I started being asked things like, “Are you just gonna stand there and look pretty?” I got called things like “grinning idiot”.

I started to believe erroneous things about myself too. I began to think that social anxiety was my problem. I didn’t know of anything else that could explain my inability to function in groups. I spent money on therapy that didn’t help. There was no shortage of therapists who accused me of various dysfunctions I didn’t have, all the while overlooking my disability.

Not knowing I had an auditory disorder led me to believe I was dumb. It led me to believe I was an academic fraud, despite my ability to synthesize ideas through reading and writing. I was told on one hand my hearing was normal or typical, but my experiences said otherwise and it was seriously impacting my functioning.

Receiving the diagnosis of auditory processing disorder is one of the most liberating experiences I have ever had. It created context and clarity for my perceptual differences.

Now that I understand how my brain and ears work, I can take effective steps to address my differences.

The label hating critics assert that each learning style should be respected individually. That’s a charming goal, but you have to be able to identify what a style is before you can cater to it. Before my diagnosis I couldn’t understand that I learned differently. I was left to conclude I lacked intelligence. I couldn’t have reached out to an instructor and asked for an accommodation that I didn’t know would benefit me.
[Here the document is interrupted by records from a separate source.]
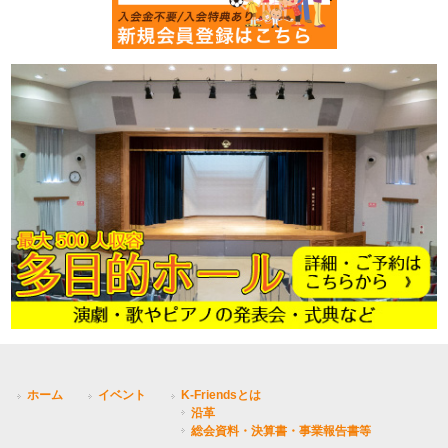
ホーム
イベント
K-Friendsとは
沿革
総会資料・決算書・事業報告書等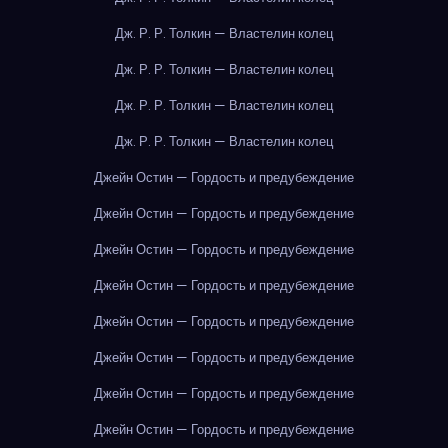
Дж. Р. Р. Толкин — Властелин колец
Дж. Р. Р. Толкин — Властелин колец
Дж. Р. Р. Толкин — Властелин колец
Дж. Р. Р. Толкин — Властелин колец
Джейн Остин — Гордость и предубеждение
Джейн Остин — Гордость и предубеждение
Джейн Остин — Гордость и предубеждение
Джейн Остин — Гордость и предубеждение
Джейн Остин — Гордость и предубеждение
Джейн Остин — Гордость и предубеждение
Джейн Остин — Гордость и предубеждение
Джейн Остин — Гордость и предубеждение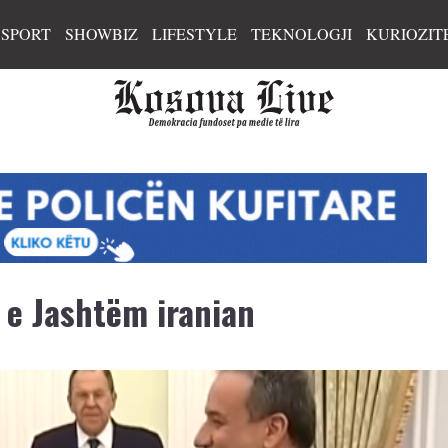
SPORT
SHOWBIZ
LIFESTYLE
TEKNOLOGJI
KURIOZIT
 e Jashtëm iranian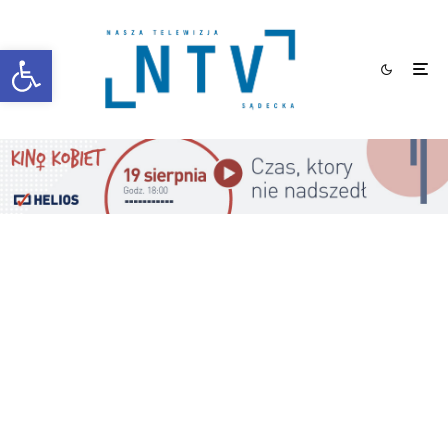
Otwórz pasek narzędzi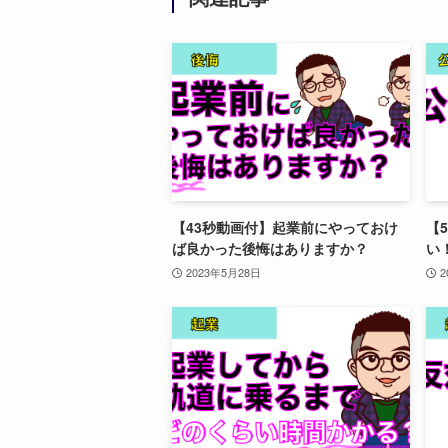
【43秒動画付】起業前にやっておけ
【
ば良かった後悔はありますか？
い
2023年5月28日
2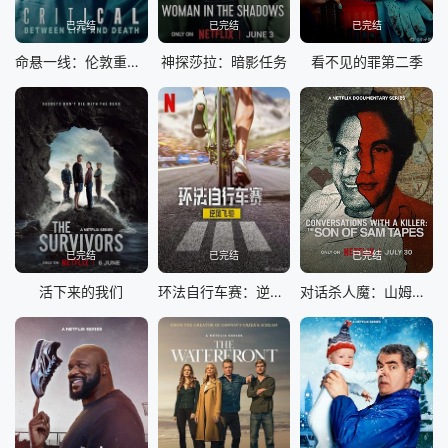
已完结
已完结
已完结
命悬一线：伦敦重症急救实录
神探莎拉：暗影任务
看不见的罪第二季
已完结
已完结
已完结
活下来的我们
环法自行车赛：逆风飞驰第三季
对话杀人魔：山姆之子访谈录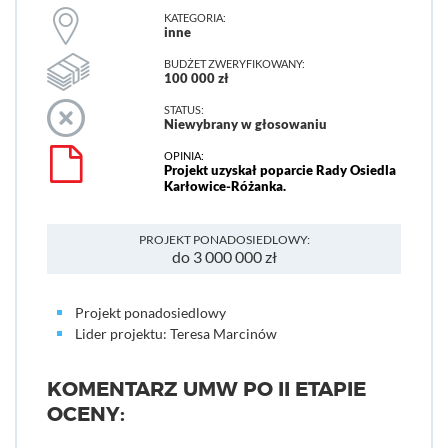
KATEGORIA:
inne
BUDŻET ZWERYFIKOWANY:
100 000 zł
STATUS:
Niewybrany w głosowaniu
OPINIA:
Projekt uzyskał poparcie Rady Osiedla
Karłowice-Różanka.
PROJEKT PONADOSIEDLOWY:
do 3 000 000 zł
Projekt ponadosiedlowy
Lider projektu: Teresa Marcinów
KOMENTARZ UMW PO II ETAPIE
OCENY: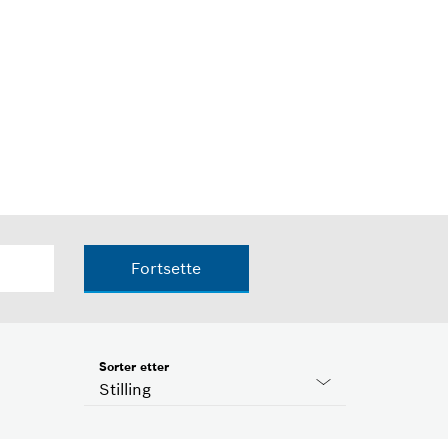
Fortsette
Sorter etter
Stilling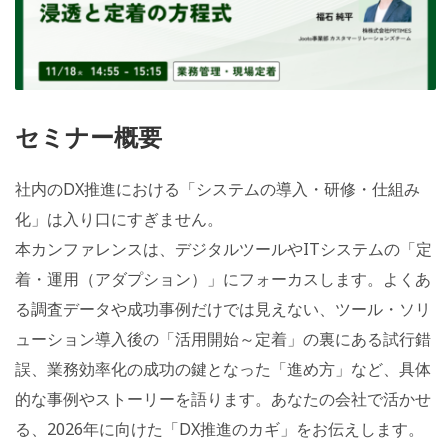
セミナー概要
社内のDX推進における「システムの導入・研修・仕組み
化」は入り口にすぎません。
本カンファレンスは、デジタルツールやITシステムの「定
着・運用（アダプション）」にフォーカスします。よくあ
る調査データや成功事例だけでは見えない、ツール・ソリ
ューション導入後の「活用開始～定着」の裏にある試行錯
誤、業務効率化の成功の鍵となった「進め方」など、具体
的な事例やストーリーを語ります。あなたの会社で活かせ
る、2026年に向けた「DX推進のカギ」をお伝えします。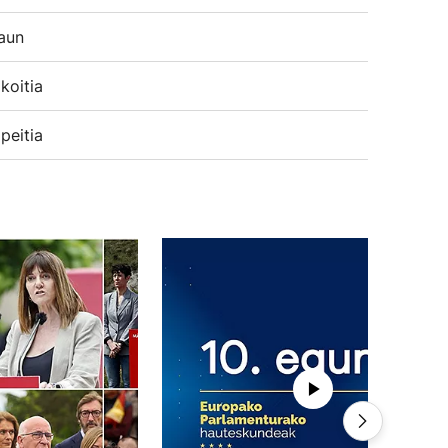
aun
koitia
peitia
Now that I  have a diagnosis I understand myself and my brain like never before. I am embracing my functional deafness and learning American Sign Language. Before my diagnosis I only had the choice of opting out of presentations and lectures, or hearing bits and pieces of what was said. With ASL, I can fully participate where I was never able to before. In smaller groups I can simply ask for people to refrain from speaking over one another. I can ask for acoustically preferential seating because I know it helps me.

Through these mechanisms I regain my voice in forums where I had been silenced.

I get why people don’t like the word disorder. It can be stigmatizing and separating. It can tempt people to divide other humans into the typical and the malignantly disordered and forget that there are millions of experiences in between that should be accepted as part of human diversity.

That is not a problem with the words typical and disordered, but rather a problem with believing in a binary when there is a spectrum. All of human existence is on a spectrum. Many health conditions are on a spectrum. Some require certain medical interventions, some are just diverse ways of presentation that require no medical treatment, only respect for and understanding of our differences.

This issue of labeling is very similar to discussions of descriptions regarding race. All educated people know that race is a social construct, but only the most foolish of us believe it follows from that fact that racism is non-existent. Social constructs matter in the here and now. To assert that society would be better off if we ditched disability labels is analogous to making declarations that we should all be ‘color blind’. It’s naive and hurtful. It is an absurd view embraced only by the most insulated and privileged or the most vicious and demeaning. It rejects the distinct experiences associated with certain ways of experiencing this world.

Other is not bad. Other can be beautiful.

I couldn’t have taken the same position towards my PMDD as I do auditory processing disorder. Believe me, I tried. I tried to accept that I had different moods than many other people for two weeks out of every month. I accepted I was different. But if you accept something that is going to kill you, you may not be stigmatized but you still end up dead. If you have tumor and prefer to think of yourself as ‘experiencing cancer cells’, and reject being labeled a ‘cancer patient’ you probably still die if you opt out of treatment.

Maybe all we need to do is to distinguish between malignant disorders and benign disorders. Until then, I think we should accept that disorders are not necessarily red or blue, and that we are free to vote for purple.